Written by Giles Bennett
On occasion we find ourselves needing to download an entire copy of an existing website - with the recent move of Animalcare to Wordpress, for example, it was the easiest way to retrieve the large quantity of product documentation on their site.
Whilst there are a number of utilities for both Windows and Mac that can do it - we are particular fans of Sitesucker, at a modest fee of around $5 - on occasion even that struggles. We recently needed to grab an existing site, managed through Concrete5, before the client's hosting was disabled, but Sitesucker kept coming up blank.
The answer lay in one of the handiest tools in Linux - wget. Whilst this is something that we regularly use for transferring large files between servers, with a few parameters it can be used to grab a complete copy of a website into a folder. The trick is in using the right parameters, and to save you reading the manual, here's how :
wget --recursive --no-clobber --page-requisites --html-extension --convert-links --restrict-file-names=windows --domains domain-to-grab.com domain-to-grab.com
Let's look at those parameters individually.

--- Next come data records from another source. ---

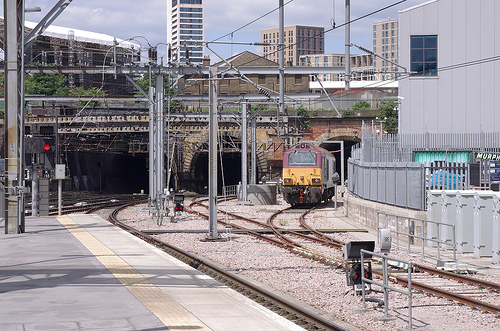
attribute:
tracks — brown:
[117, 185, 500, 329]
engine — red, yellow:
[282, 141, 340, 207]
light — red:
[41, 142, 52, 153]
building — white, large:
[165, 2, 208, 66]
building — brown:
[263, 24, 325, 73]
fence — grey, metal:
[348, 153, 428, 211]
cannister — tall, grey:
[54, 162, 68, 205]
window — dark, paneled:
[409, 32, 442, 79]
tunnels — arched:
[25, 102, 402, 178]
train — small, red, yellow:
[283, 139, 338, 205]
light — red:
[44, 141, 53, 153]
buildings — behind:
[165, 4, 404, 79]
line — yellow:
[56, 212, 217, 328]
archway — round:
[183, 129, 273, 187]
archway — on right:
[309, 132, 368, 187]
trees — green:
[1, 72, 100, 98]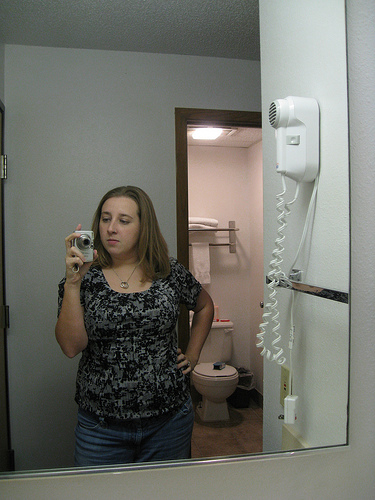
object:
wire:
[250, 193, 291, 367]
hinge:
[0, 153, 10, 181]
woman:
[56, 185, 214, 465]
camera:
[71, 232, 96, 265]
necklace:
[109, 260, 141, 291]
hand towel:
[192, 237, 210, 287]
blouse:
[57, 255, 202, 418]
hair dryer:
[269, 97, 321, 183]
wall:
[262, 0, 351, 452]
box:
[214, 358, 231, 371]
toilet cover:
[191, 361, 242, 379]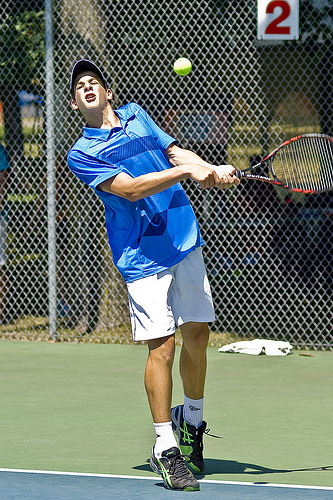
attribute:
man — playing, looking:
[50, 59, 227, 354]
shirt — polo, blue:
[138, 162, 152, 172]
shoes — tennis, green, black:
[176, 413, 198, 475]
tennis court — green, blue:
[57, 376, 117, 416]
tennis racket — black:
[239, 143, 316, 198]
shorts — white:
[139, 288, 210, 333]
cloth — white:
[229, 337, 282, 353]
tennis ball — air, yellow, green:
[162, 57, 200, 78]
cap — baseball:
[69, 59, 90, 73]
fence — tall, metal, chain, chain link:
[152, 12, 203, 28]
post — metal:
[44, 5, 53, 31]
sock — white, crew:
[148, 426, 177, 451]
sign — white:
[253, 0, 301, 49]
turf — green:
[66, 332, 92, 353]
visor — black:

--recursive tells wget to follow links downwards through the directory structure. If no depth is specified, then the default of 5 directories downwards is set.
--no-clobber saves your bandwidth by not downloading a file if it would overwrite an existing file (thereby reducing the need to download multiple instances of the same file)
--page-requisites tells wget to download all files that are necessary to ensure the correct display of the page, which means it will pick up all the CSS, JS and so on.
--html-extension adds the extension .html to the local filename when saving it if the MIME type is .html but no extension is specified.
--convert-links makes sure that the downloaded files reference the converted links.
--restrict-file-names=windows restricts the file names for local files to those which can be used in Windows.
--domains restricts the files downloaded to the specified domain(s) so that it doesn't disappear off following external links away from the site and start downloading those too.
domain-to-grab.com - finally, we give it the starting point of its search.
And that's it - it will run quite happily from the command line and grab the entire site to a directory. Whilst it's not completely foolproof, when all other methods have failed, you can't beat the old ways!